Assim leciona o diploma civil:
Art. 478. Nos contratos de execução continuada ou diferida, se a prestação de uma das partes se tornar excessivamente onerosa, com extrema vantagem para a outra, em virtude de acontecimentos extraordinários e imprevisíveis, poderá o devedor pedir a resolução do contrato. Os efeitos da sentença que a decretar retroagirão à data da citação.

São requisitos para a sua aplicação:
·         Fato novo que aconteceu depois da celebração do contrato;
·         O fato deve ser extraordinário (fugir da normalidade) e imprevisível;
·         As prestações devem tornar-se excessivamente onerosa caracterizando um desequilibro real entre as partes;

Neste sentido:
Enunciado 175 – A menção à imprevisibilidade e à extraordinariedade, insertas no art. 478 do Código Civil, deve ser interpretada não somente em relação ao fato que gere o desequilíbrio, 
mas também em relação às consequências que ele produz.

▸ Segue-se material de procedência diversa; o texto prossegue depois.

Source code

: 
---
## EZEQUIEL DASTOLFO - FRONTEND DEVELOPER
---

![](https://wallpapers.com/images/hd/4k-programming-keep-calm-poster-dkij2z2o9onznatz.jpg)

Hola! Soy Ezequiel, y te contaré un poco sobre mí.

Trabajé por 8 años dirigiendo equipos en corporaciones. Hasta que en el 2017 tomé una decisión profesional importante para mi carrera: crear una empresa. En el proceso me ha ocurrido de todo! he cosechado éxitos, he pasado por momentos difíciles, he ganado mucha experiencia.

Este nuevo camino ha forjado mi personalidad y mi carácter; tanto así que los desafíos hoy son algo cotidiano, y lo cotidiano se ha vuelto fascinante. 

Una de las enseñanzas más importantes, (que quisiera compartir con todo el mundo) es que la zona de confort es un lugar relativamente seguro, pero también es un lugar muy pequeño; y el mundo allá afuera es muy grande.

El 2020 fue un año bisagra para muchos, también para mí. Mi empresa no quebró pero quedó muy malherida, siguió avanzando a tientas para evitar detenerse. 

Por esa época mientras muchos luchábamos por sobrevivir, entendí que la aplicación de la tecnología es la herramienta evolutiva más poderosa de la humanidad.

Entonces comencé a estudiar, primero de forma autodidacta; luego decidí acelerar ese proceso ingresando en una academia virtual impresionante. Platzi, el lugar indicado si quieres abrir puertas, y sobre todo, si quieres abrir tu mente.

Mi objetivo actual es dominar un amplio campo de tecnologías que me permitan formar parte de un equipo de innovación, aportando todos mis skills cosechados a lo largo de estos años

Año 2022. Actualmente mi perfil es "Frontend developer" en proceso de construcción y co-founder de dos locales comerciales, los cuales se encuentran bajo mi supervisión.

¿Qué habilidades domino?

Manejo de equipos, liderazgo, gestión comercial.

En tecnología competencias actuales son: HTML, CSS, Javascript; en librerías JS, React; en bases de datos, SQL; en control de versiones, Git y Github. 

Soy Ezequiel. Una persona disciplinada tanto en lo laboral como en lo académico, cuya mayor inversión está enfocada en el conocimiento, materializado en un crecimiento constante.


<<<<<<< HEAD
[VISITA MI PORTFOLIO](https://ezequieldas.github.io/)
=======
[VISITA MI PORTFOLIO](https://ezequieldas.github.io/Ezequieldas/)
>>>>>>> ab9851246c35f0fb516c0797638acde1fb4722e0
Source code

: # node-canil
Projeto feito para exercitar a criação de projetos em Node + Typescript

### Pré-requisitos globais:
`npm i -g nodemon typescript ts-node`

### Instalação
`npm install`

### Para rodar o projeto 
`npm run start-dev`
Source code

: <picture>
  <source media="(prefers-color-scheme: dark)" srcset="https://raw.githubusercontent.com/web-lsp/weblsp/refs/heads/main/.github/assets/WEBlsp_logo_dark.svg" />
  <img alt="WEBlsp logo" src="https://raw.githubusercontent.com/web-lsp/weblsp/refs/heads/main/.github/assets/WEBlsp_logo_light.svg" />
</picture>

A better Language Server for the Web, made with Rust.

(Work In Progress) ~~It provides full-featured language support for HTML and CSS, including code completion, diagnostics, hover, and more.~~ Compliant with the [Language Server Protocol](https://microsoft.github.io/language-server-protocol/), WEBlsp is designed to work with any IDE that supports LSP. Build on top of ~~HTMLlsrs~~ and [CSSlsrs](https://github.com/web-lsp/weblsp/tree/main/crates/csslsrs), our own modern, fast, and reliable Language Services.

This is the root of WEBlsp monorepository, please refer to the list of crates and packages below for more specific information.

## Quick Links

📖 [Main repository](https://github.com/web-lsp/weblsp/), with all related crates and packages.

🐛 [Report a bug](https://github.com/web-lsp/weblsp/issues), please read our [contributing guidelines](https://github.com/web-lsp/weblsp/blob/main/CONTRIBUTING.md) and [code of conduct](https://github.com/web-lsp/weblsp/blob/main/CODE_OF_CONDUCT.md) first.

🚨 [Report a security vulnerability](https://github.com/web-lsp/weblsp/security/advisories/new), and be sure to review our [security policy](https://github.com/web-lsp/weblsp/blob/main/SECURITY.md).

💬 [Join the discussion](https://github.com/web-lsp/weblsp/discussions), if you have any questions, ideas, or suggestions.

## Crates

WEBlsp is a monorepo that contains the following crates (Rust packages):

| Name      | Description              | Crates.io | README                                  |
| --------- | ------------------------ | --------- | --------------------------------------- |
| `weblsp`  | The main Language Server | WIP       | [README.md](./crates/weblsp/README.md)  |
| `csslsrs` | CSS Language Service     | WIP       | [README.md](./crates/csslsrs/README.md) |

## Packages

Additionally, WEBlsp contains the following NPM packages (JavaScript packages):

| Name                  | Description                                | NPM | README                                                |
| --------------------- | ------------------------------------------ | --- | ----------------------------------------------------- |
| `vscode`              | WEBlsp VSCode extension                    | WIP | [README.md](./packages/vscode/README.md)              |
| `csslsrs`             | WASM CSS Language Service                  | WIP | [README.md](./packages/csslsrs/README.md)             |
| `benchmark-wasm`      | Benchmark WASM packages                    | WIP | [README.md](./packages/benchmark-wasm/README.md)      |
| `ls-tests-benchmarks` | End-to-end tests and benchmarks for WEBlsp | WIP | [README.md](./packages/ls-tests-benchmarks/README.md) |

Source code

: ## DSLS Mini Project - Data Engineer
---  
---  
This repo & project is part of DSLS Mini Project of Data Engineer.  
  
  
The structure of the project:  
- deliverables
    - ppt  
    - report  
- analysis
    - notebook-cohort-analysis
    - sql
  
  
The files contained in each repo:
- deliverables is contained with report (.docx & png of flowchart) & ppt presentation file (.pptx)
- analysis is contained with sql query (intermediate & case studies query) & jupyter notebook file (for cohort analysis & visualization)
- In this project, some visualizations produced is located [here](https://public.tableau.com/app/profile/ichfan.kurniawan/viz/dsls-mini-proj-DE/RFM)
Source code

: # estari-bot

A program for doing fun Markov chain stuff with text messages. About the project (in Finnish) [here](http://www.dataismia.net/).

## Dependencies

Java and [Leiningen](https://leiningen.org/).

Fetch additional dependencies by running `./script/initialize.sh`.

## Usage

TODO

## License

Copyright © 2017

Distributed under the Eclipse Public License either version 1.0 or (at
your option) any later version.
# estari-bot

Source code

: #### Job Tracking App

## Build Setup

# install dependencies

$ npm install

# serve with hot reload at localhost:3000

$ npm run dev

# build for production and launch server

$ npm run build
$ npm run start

                                                Crédito:@fotolia/jotajornalismo
4) Boa-fé (boa-fé subjetiva+boa-fé subjetiva):

  a)      Boa-fé subjetiva (psicológica): Funda-se na convicção psicológica do individuo de que está agindo conforme o direito.
  b)      Boa-fé objetiva: A evolução do entendimento de boa-fé traz ao direito contratual além de um dever objetivo de conduta um princípio geral do direito. Sendo a boa-fé além de uma norma de conduta (subjetiva) como também de comportamento (objetiva). O enunciado 26 da I primeira jornada de direito civil entende a sua essência como “a exigência de comportamento leal entre os contratantes”.

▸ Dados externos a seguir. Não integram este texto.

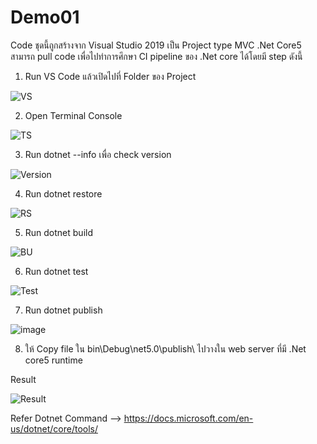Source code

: # Demo01
Code ชุดนี้ถูกสร้างจาก Visual Studio 2019 เป็น Project type MVC .Net Core5 สามารถ pull code เพื่อไปทำการศึกษา CI pipeline ของ .Net core ได้โดยมี step ดังนี้

1. Run VS Code แล้วเปิดไปที่ Folder ของ Project

![VS](https://user-images.githubusercontent.com/82997996/162181042-74b12f4f-7d7c-49cc-9623-334deb1fe8a8.JPG)

2. Open Terminal Console

![TS](https://user-images.githubusercontent.com/82997996/162181243-f44dec64-3772-424c-80c1-452b6bc48876.JPG)

3. Run dotnet --info เพื่อ check version

![Version](https://user-images.githubusercontent.com/82997996/162181507-21ac547e-2ce3-4058-8405-1e33e9795db5.JPG)

4. Run dotnet restore 


![RS](https://user-images.githubusercontent.com/82997996/162181862-ab6a8673-0156-43dd-84b8-485397f8b48a.JPG)

5. Run dotnet build

![BU](https://user-images.githubusercontent.com/82997996/162181987-0b4e49e7-e214-4847-921b-04aa8cd225c6.JPG)

6. Run dotnet test

![Test](https://user-images.githubusercontent.com/82997996/162182122-33044432-7837-4669-af43-b76f1b948597.JPG)

7. Run dotnet publish

![image](https://user-images.githubusercontent.com/82997996/162182230-76c8c178-5b66-4778-beb7-7e5c0be6acaf.png)

8. ให้ Copy file ใน bin\Debug\net5.0\publish\ ไปวางใน web server ที่มี .Net core5 runtime

Result

![Result](https://user-images.githubusercontent.com/82997996/162128264-95136a06-fc06-4107-818c-1d652b032039.JPG)

Refer Dotnet Command --> https://docs.microsoft.com/en-us/dotnet/core/tools/
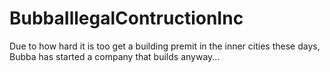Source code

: # BubbaIllegalContructionInc
Due to how hard it is too get a building premit in the inner cities these days, Bubba has started a company that builds anyway... 
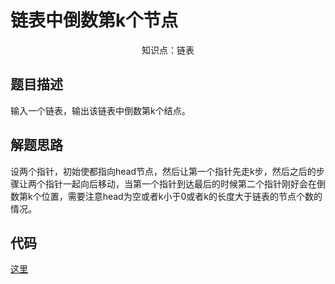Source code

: # 链表中倒数第k个节点

<center>知识点：链表</center>


## 题目描述
输入一个链表，输出该链表中倒数第k个结点。

## 解题思路
设两个指针，初始使都指向head节点，然后让第一个指针先走k步，然后之后的步骤让两个指针一起向后移动，当第一个指针到达最后的时候第二个指针刚好会在倒数第k个位置，需要注意head为空或者k小于0或者k的长度大于链表的节点个数的情况。


## 代码

[这里](../Code/13.py)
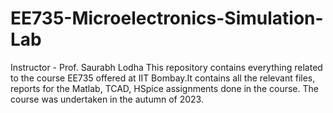 # EE735-Microelectronics-Simulation-Lab
Instructor - Prof. Saurabh Lodha
This repository contains everything related to the course EE735 offered at IIT Bombay.It contains all the relevant files, reports for the Matlab, TCAD, HSpice assignments done in the course. The course was undertaken in the autumn of 2023.
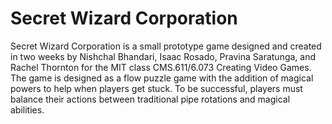 Secret Wizard Corporation
=================

Secret Wizard Corporation is a small prototype game designed and created in two weeks by Nishchal Bhandari, Isaac Rosado, Pravina Saratunga, and Rachel Thornton for the MIT class CMS.611/6.073 Creating Video Games. The game is designed as a flow puzzle game with the addition of magical powers to help when players get stuck. To be successful, players must balance their actions between traditional pipe rotations and magical abilities. 


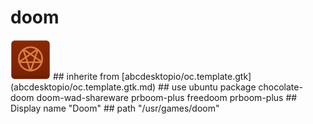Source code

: # doom
<img src='icons/doom.svg' height='64px' width='64px'>
## inherite from
[abcdesktopio/oc.template.gtk](abcdesktopio/oc.template.gtk.md)
## use ubuntu package
chocolate-doom doom-wad-shareware prboom-plus freedoom prboom-plus
## Display name
"Doom"
## path
"/usr/games/doom"
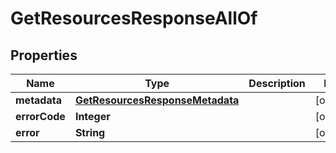 

# GetResourcesResponseAllOf


## Properties

Name | Type | Description | Notes
------------ | ------------- | ------------- | -------------
**metadata** | [**GetResourcesResponseMetadata**](GetResourcesResponseMetadata.md) |  |  [optional]
**errorCode** | **Integer** |  |  [optional]
**error** | **String** |  |  [optional]



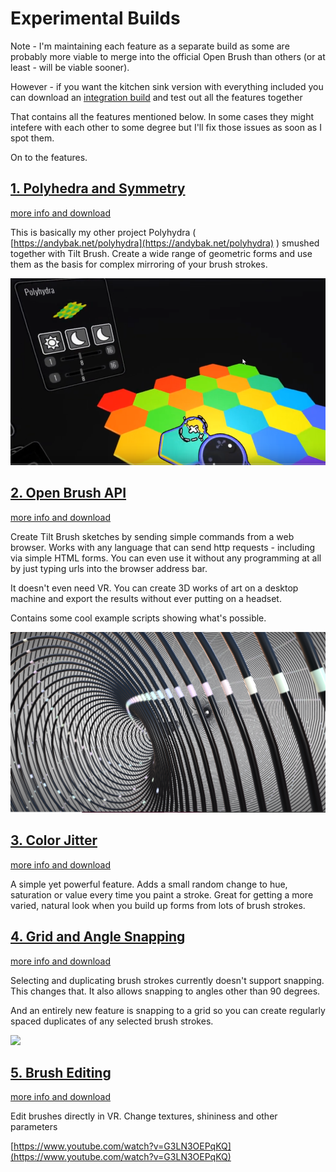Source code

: # Experimental Builds

Note - I'm maintaining each feature as a separate build as some are probably more viable to merge into the official Open Brush than others \(or at least - will be viable sooner\).

However - if you want the kitchen sink version with everything included you can download an [integration build](https://github.com/IxxyXR/open-brush/wiki/Downloads) and test out all the features together

That contains all the features mentioned below. In some cases they might intefere with each other to some degree but I'll fix those issues as soon as I spot them.

On to the features.

## [1. Polyhedra and Symmetry](https://github.com/IxxyXR/open-brush/wiki/Polyhedra-and-Symmetry)

[more info and download](https://github.com/IxxyXR/open-brush/wiki/Polyhedra-and-Symmetry)

This is basically my other project Polyhydra \( [https://andybak.net/polyhydra](https://andybak.net/polyhydra) \) smushed together with Tilt Brush. Create a wide range of geometric forms and use them as the basis for complex mirroring of your brush strokes.

![](.gitbook/assets/polyhedra_tool.png)

## [2. Open Brush API](https://github.com/IxxyXR/open-brush/wiki/Open-Brush-API)

[more info and download](https://github.com/IxxyXR/open-brush/wiki/Open-Brush-API)

Create Tilt Brush sketches by sending simple commands from a web browser. Works with any language that can send http requests - including via simple HTML forms. You can even use it without any programming at all by just typing urls into the browser address bar.

It doesn't even need VR. You can create 3D works of art on a desktop machine and export the results without ever putting on a headset.

Contains some cool example scripts showing what's possible.

![](.gitbook/assets/parametric1.png)

## [3. Color Jitter](https://github.com/IxxyXR/open-brush/wiki/Color-Jitter)

[more info and download](https://github.com/IxxyXR/open-brush/wiki/Color-Jitter)

A simple yet powerful feature. Adds a small random change to hue, saturation or value every time you paint a stroke. Great for getting a more varied, natural look when you build up forms from lots of brush strokes.

## [4. Grid and Angle Snapping](https://github.com/IxxyXR/open-brush/wiki/Grid-and-Angle-Snapping)

[more info and download](https://github.com/IxxyXR/open-brush/wiki/Grid-and-Angle-Snapping)

Selecting and duplicating brush strokes currently doesn't support snapping. This changes that. It also allows snapping to angles other than 90 degrees.

And an entirely new feature is snapping to a grid so you can create regularly spaced duplicates of any selected brush strokes.

![](https://media.discordapp.net/attachments/804251582715265034/846812293177933894/2021-05-25_19-06-31.gif)

## [5. Brush Editing](https://github.com/IxxyXR/open-brush/wiki/Brush-Editing)

[more info and download](https://github.com/IxxyXR/open-brush/wiki/Brush-Editing)

Edit brushes directly in VR. Change textures, shininess and other parameters

[https://www.youtube.com/watch?v=G3LN3OEPqKQ](https://www.youtube.com/watch?v=G3LN3OEPqKQ)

Lembrando as lições de Miguel Reale o diploma civil de 2002 possui em sua essência três princípios norteadores: eticidade, socialidade e a operabilidade.
Estes princípios relacionam-se diretamente com o instituto da boa-fé, na eticidade encontra-se a concretização da lealdade entre os participantes, na socialidade tem-se a previsão de que os negócios jurídicos devem ser interpretados de acordo com a boa-fé e os usos do lugar de celebração (art. 133) e a operabilidade com o reconhecimento do conceito de boa-fé como cláusula geral, bem como de outros institutos que o legislador deixou que o intérprete encontre o sentido destes “conceitos vagos” e alcance em cada caso concreto o seu significado, ampliando os horizontes da justiça.
Trazida inicialmente para o Direito Brasileiro pela lei 8.078/90 o CDC (art. 4), novo Código Civil de 2.002 fora transcrita nos art. 113, 187, 422.



Do sentido de boa-fé subjetiva em que era analisado a intenção das partes, surge o conceito da boa-fé objetiva que passa ser compreendido como um dever de conduta das partes.
A boa-fé deve ser observada em todas as relações obrigacionais como deveres anexos.
Portanto, além do adimplemento da prestação principal da obrigação, a força de controle deste instituto exige das partes que determinados deveres de conduta seja observados:



- Dever de cuidado
- Dever de lealdade
- Dever de razoabilidade
- Dever de cooperação
- Dever de transparência
  Etc.

 Imagine que João comprou uma caneta de Pedro, deste modo, há uma obrigação de dar uma caneta mediante o pagamento pecuniário (dinheiro), não basta para concretude da cláusula da boa-fé que a caneta seja entregue, em seu mandamento o dispositivo exige que Pedro informe a situação do produto, o preço, a garantia e que transmita essa informação de maneira clara a Pedro.

Segundo a determinação do art. 422 “Os contratantes são obrigados a guardar, assim na conclusão do contrato, como em sua execução, os princípios de probidade e boa-fé”.
Assim sendo:
Enunciado 25 – o art. 422 do CC não inviabiliza a aplicação pelo julgador do princípio da boa-fé nas fases pré-contratual e pós-contratual.
O descumprimento destes deveres anexos pode acarretar inadimplemento contratual, pois viola a conduta exigida pelo diploma civil (violação positiva), além de nos termos do art. 187 fundamentar ato ilícito. Como já fora dito, embora não constitua a prestação nuclear da relação jurídica, constitui dever fundamental dos indivíduos de observância obrigatória.